__Given instruction__.
Copy the records from the line containing "state / province: Colorado" through their last line, with both of those lines included and every character kept unchanged. Leave the pictures out of your answer.

__Source records__.
--- begin ---

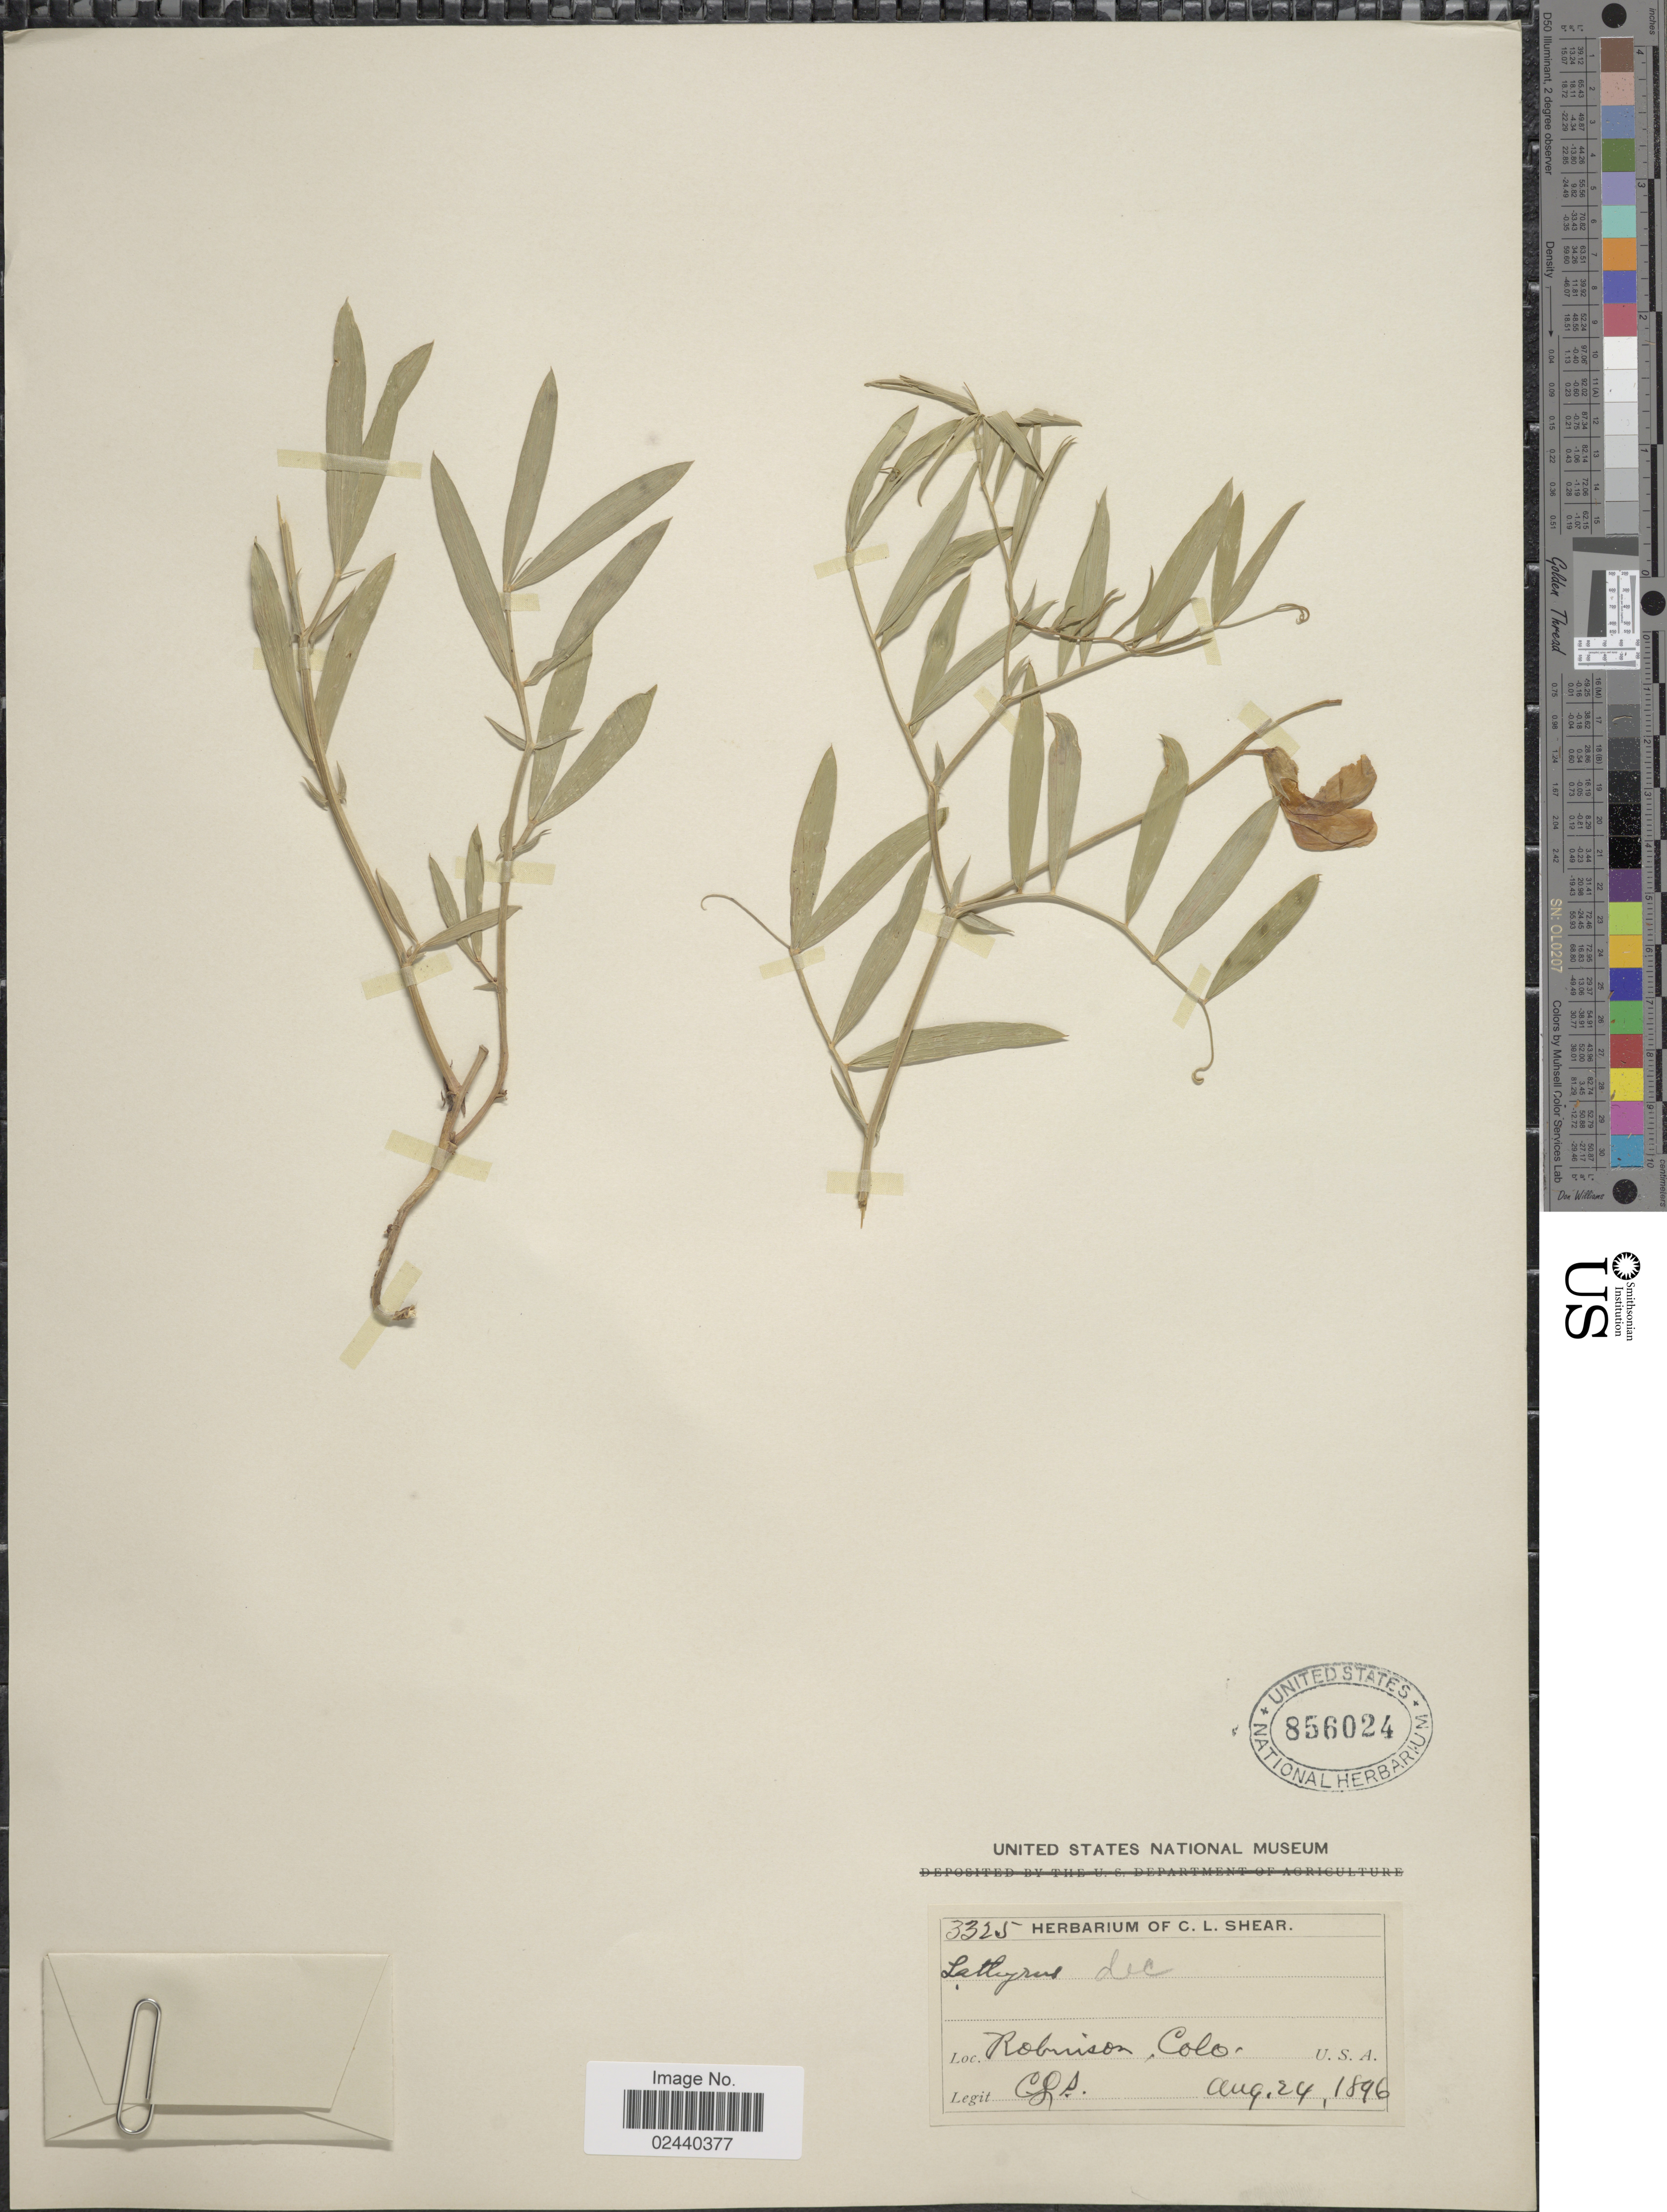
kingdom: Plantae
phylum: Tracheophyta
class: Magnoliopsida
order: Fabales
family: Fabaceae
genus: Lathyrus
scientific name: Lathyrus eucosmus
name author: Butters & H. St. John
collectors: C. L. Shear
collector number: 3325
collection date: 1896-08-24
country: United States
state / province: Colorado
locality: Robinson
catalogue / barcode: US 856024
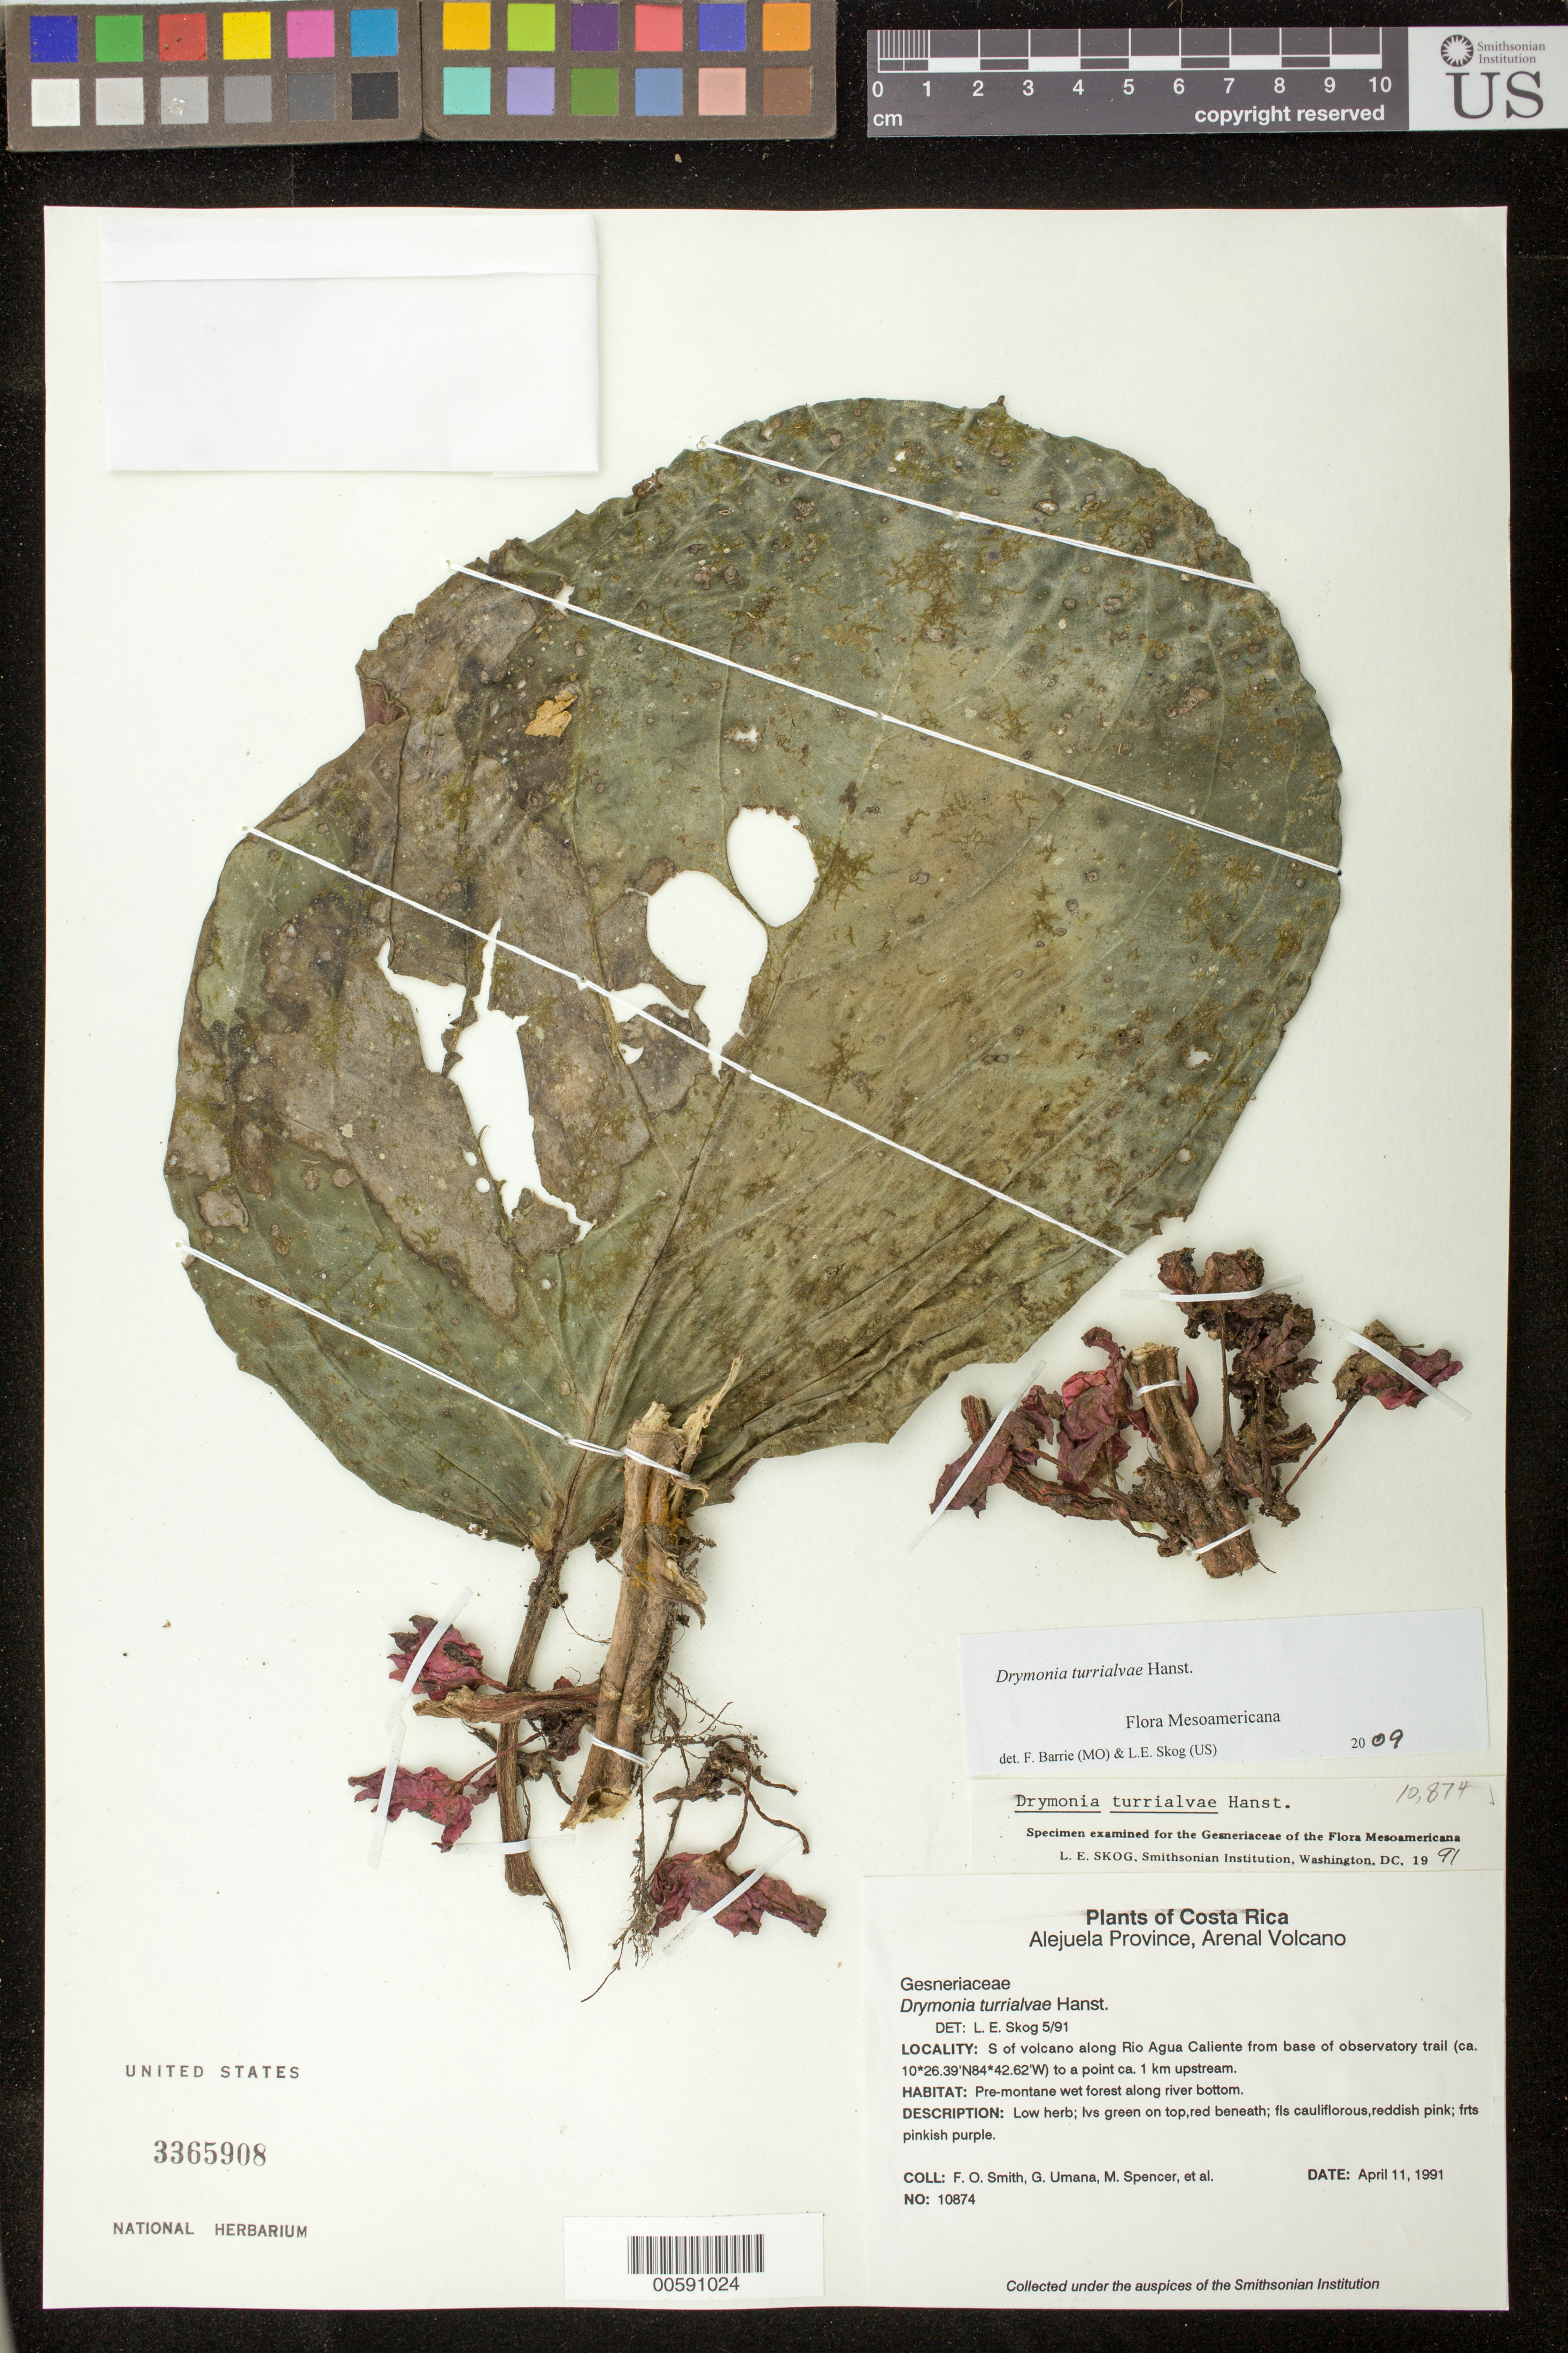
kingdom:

--- end ---

__Solved problem__.
state / province: Colorado
locality: Robinson
catalogue / barcode: US 856024
kingdom:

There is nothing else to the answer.